Bedrock Learning, a start-up at the Diss Business Hub in Hopper Way, will begin seeking funds via the investment website Crowdcube, where “armchair dragons” can stake a claim in the future growth of the company.

The business set up its online resource, which provides interactive lessons to help pupils with their reading and vocabulary skills, about two years ago, and now counts 28 schools in its clientèle.

Olivia Sumpter, who co-founded Bedrock with fellow English teacher Aaron Leary, said while working in London, they observed a ‘language gap’ depending on a child’s background, inspiring them to start their own service to help tackle this problem.

“We just found the language was a real problem. It’s the reason some pupils couldn’t understand the text or express their views,” she told the Diss Express.

“Unfortunately, it often comes down to background.

“English departments are busy places, so there is not always that co-ordinated plan to narrow that language gap.”

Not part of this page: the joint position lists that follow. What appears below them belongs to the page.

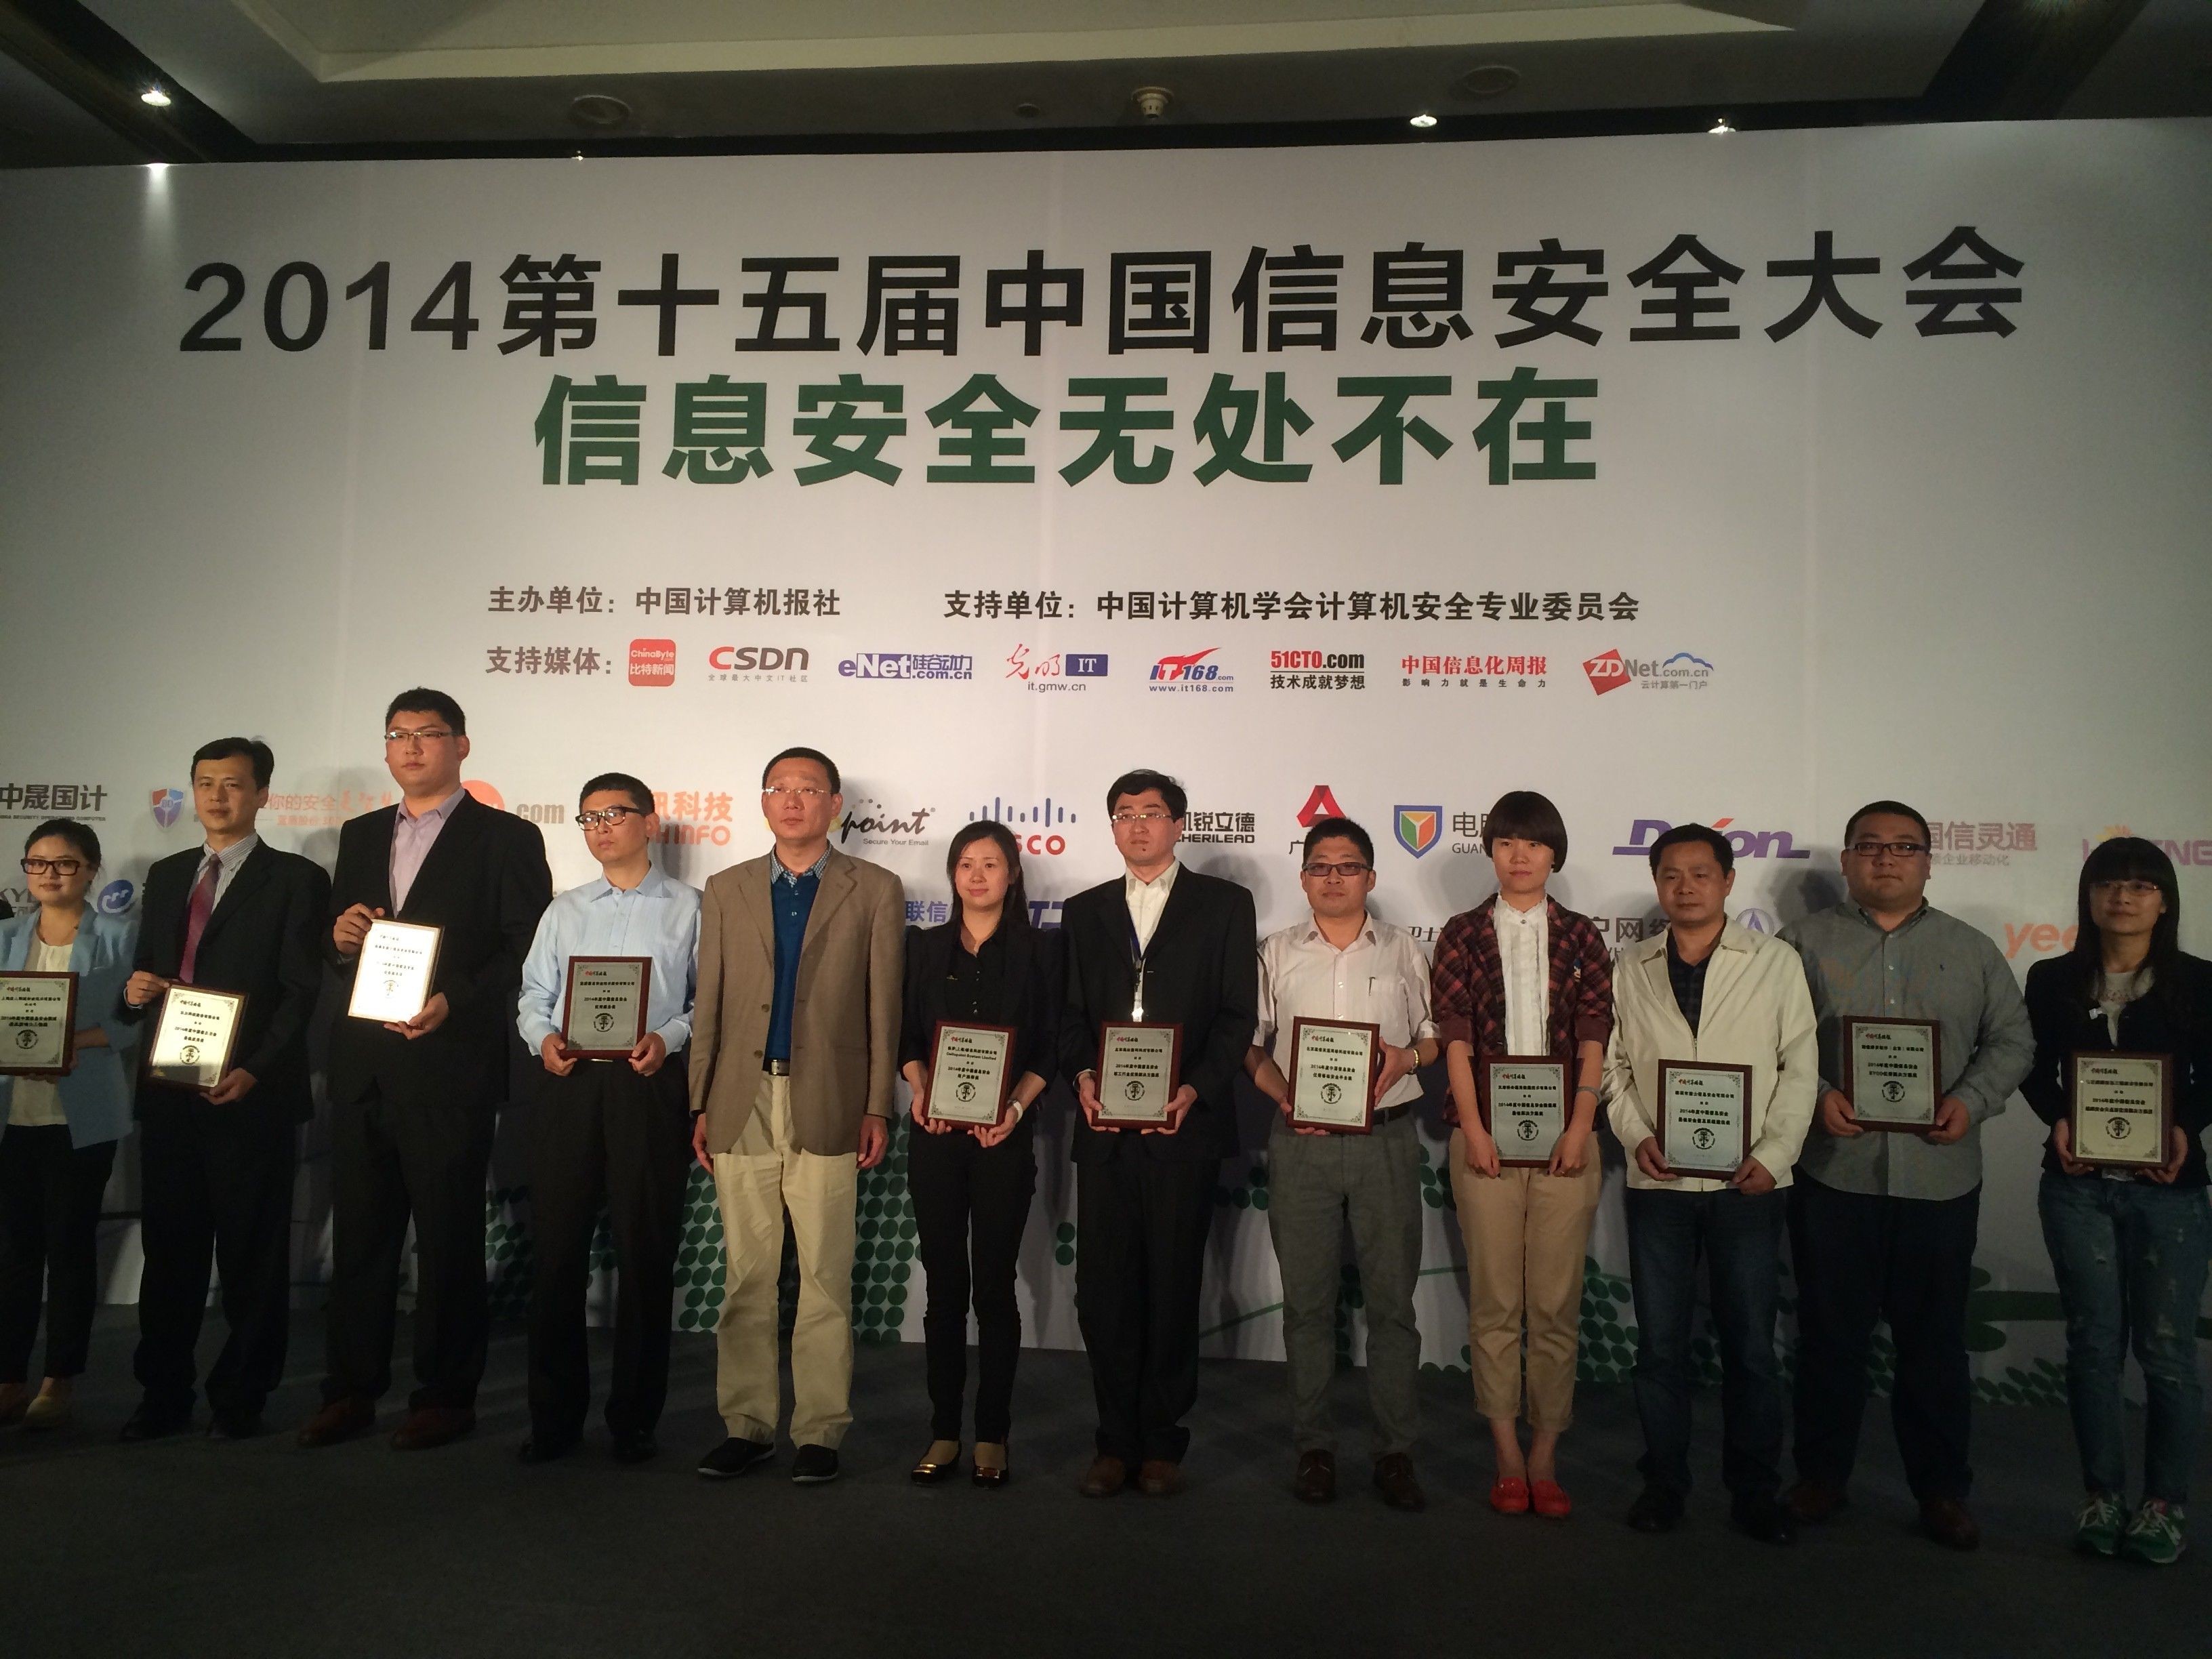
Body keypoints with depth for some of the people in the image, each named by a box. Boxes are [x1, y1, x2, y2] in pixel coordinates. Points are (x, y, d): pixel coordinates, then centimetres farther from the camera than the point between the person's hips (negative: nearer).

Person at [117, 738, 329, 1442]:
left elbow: (301, 993, -8)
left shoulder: (296, 880, -2)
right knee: (168, 1250, 11)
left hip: (251, 1097, -5)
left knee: (252, 1256, 3)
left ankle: (241, 1401, 15)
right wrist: (135, 993, -2)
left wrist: (254, 1072, -19)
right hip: (168, 1094, 5)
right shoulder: (165, 876, 17)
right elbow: (146, 975, 22)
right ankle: (163, 1396, 23)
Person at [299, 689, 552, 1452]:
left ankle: (445, 1396, 14)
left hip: (450, 1066, -5)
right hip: (361, 1066, 6)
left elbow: (528, 950, -7)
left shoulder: (506, 838, -1)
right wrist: (340, 937, -2)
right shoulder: (360, 836, 18)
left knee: (449, 1237, 2)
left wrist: (454, 1002, -19)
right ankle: (352, 1391, 23)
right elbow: (332, 945, 21)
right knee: (358, 1231, 11)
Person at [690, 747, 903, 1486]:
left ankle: (820, 1431, 14)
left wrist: (878, 1108, -3)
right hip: (742, 1106, 3)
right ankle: (747, 1425, 20)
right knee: (745, 1276, 8)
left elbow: (883, 1007, 1)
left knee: (825, 1279, 2)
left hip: (828, 1107, -2)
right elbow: (709, 1005, 10)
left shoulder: (875, 891, 4)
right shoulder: (727, 890, 12)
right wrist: (701, 1105, 5)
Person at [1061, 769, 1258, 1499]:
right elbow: (1071, 1013, 12)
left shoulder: (1224, 904, 6)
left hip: (1185, 1126, -2)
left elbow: (1237, 1015, 0)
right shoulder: (1084, 911, 16)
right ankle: (1116, 1440, 17)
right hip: (1104, 1129, 3)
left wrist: (1194, 1089, -13)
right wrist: (1083, 1074, -7)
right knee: (1102, 1288, 3)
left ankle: (1162, 1443, 18)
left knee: (1173, 1287, 5)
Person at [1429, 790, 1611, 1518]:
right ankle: (1508, 1456, 14)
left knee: (1557, 1302, 4)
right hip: (1487, 1138, -1)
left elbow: (1593, 1039, 3)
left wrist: (1580, 1128, -8)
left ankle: (1545, 1457, 15)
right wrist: (1473, 1129, -9)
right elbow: (1455, 1038, 0)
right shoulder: (1462, 935, 6)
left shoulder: (1580, 937, 9)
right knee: (1495, 1301, 4)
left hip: (1564, 1139, 1)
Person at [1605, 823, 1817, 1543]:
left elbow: (1800, 1069, 0)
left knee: (1750, 1343, 6)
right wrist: (1637, 1135, -7)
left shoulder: (1776, 963, 3)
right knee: (1659, 1343, 8)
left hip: (1747, 1185, -1)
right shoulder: (1631, 969, 8)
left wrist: (1775, 1155, -10)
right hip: (1658, 1183, 2)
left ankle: (1754, 1492, 21)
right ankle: (1664, 1482, 22)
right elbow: (1614, 1064, 8)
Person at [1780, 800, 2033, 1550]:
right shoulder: (1804, 942, 4)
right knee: (1830, 1333, 8)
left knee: (1935, 1340, 10)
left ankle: (1942, 1489, 24)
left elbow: (2012, 1039, 10)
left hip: (1940, 1176, 2)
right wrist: (1815, 1095, -15)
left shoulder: (1972, 950, 11)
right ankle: (1822, 1474, 23)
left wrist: (1973, 1100, -7)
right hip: (1833, 1171, -1)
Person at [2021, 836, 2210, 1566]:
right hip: (2078, 1185, 1)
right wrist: (2058, 1120, -12)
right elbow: (2036, 1070, 6)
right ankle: (2103, 1497, 18)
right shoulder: (2053, 980, 5)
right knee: (2093, 1343, 6)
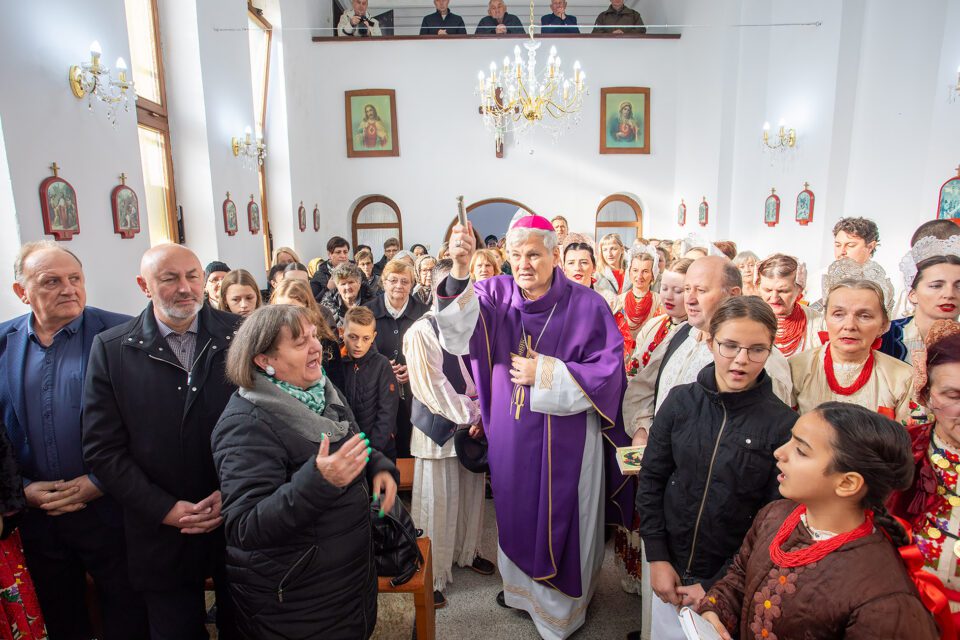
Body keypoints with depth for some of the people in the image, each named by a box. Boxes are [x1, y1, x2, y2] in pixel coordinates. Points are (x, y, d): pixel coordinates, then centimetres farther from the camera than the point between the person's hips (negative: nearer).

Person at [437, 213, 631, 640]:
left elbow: (607, 373, -12)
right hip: (511, 438, 3)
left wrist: (544, 374, -18)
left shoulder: (587, 306, -12)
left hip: (566, 440, -3)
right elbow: (459, 329, -24)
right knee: (516, 513, 22)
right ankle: (521, 586, 49)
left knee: (562, 521, 14)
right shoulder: (496, 294, -6)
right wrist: (459, 270, -40)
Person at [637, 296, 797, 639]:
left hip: (731, 578, -2)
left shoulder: (783, 424, -15)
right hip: (670, 566, 2)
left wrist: (716, 585, -9)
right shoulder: (681, 401, -9)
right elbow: (651, 479, -2)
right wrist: (657, 558, -5)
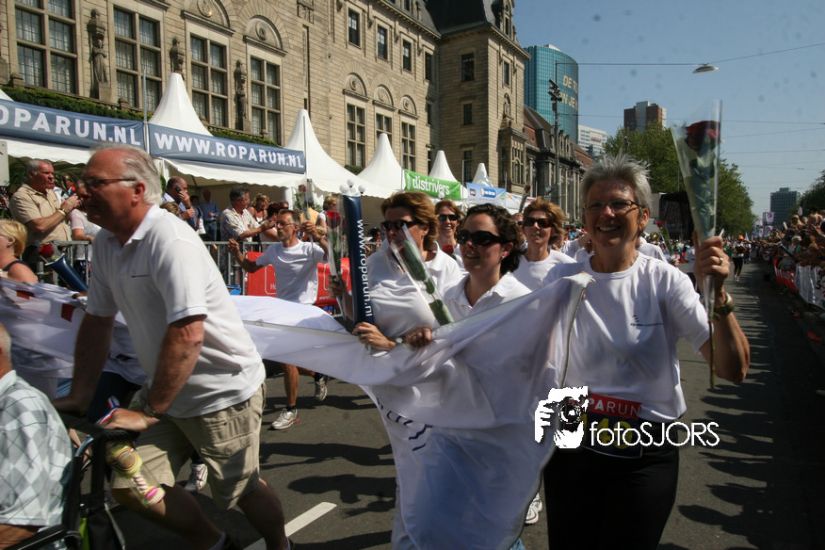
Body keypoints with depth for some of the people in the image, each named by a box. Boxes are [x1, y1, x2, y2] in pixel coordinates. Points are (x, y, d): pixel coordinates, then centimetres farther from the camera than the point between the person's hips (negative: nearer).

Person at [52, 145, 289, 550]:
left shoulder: (169, 240, -23)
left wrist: (150, 410, -20)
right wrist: (79, 397, 8)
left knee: (241, 490, 8)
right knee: (127, 486, 5)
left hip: (222, 392, -8)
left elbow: (187, 335, -28)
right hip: (165, 388, 8)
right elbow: (97, 321, 10)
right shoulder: (106, 242, 3)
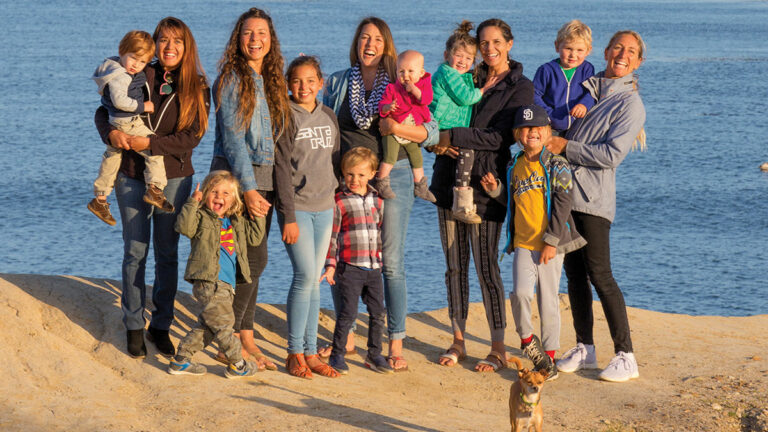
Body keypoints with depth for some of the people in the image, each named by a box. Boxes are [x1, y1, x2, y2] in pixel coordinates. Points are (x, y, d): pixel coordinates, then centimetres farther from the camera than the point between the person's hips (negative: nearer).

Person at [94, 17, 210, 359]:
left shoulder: (196, 88, -3)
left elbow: (191, 137, -11)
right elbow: (103, 112, 4)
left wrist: (149, 144, -21)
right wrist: (112, 133, -17)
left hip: (173, 177, 0)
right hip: (132, 176, 0)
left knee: (167, 253, 6)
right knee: (135, 252, 4)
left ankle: (161, 326, 17)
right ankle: (134, 327, 14)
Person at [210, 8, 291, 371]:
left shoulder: (274, 82, 13)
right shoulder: (230, 80, -8)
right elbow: (232, 136, -13)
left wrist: (274, 184, 9)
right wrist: (248, 188, -18)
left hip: (265, 177, 7)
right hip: (234, 175, -7)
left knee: (253, 258, 8)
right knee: (253, 257, -10)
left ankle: (245, 338, 14)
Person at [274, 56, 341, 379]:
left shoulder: (329, 117, 10)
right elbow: (282, 169, -9)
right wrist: (288, 217, -13)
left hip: (325, 208, 5)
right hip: (297, 207, -5)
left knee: (314, 281, 8)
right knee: (305, 276, -11)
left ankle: (311, 352, 13)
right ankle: (295, 353, -1)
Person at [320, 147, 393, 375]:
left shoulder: (377, 201, 10)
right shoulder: (339, 202, -5)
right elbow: (332, 236, -4)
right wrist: (330, 265, -8)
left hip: (373, 267, 5)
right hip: (350, 267, -5)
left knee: (378, 312, 8)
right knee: (348, 312, -5)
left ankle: (374, 354, 21)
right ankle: (337, 355, 7)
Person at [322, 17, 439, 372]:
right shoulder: (337, 83, 11)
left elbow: (431, 132, 0)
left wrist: (397, 127, -16)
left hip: (392, 177, -2)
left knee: (391, 262, -3)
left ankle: (396, 345, 2)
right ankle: (346, 336, 20)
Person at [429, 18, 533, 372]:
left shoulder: (520, 88, -3)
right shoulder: (467, 79, 13)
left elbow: (499, 138, -13)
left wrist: (453, 137, -16)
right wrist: (436, 140, -7)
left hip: (485, 187, -5)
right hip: (450, 182, 5)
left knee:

Ms Sumpter, of Fersfield, who also teaches English part-time at Hartismere School, cited research showing that by age three, children from a ‘professional background’ will be exposed, on average, to three million more words than their less advantaged peers.

She explained the strategy for Bedrock was to assist schools in taking control of this aspect of learning, by ensuring students regularly had access to language-rich texts.

“All of our language is very ambitious. We ensure a student has multiple exposures to a word,” she said.

“It’s a very systematic way of using vocabulary.”

Ms Sumpter added they had received “brilliant feedback” from schools, reporting significant progress in pupils using the resource, and by raising funds on Crowdcube, they hope to “offer time-strapped English departments even more support”.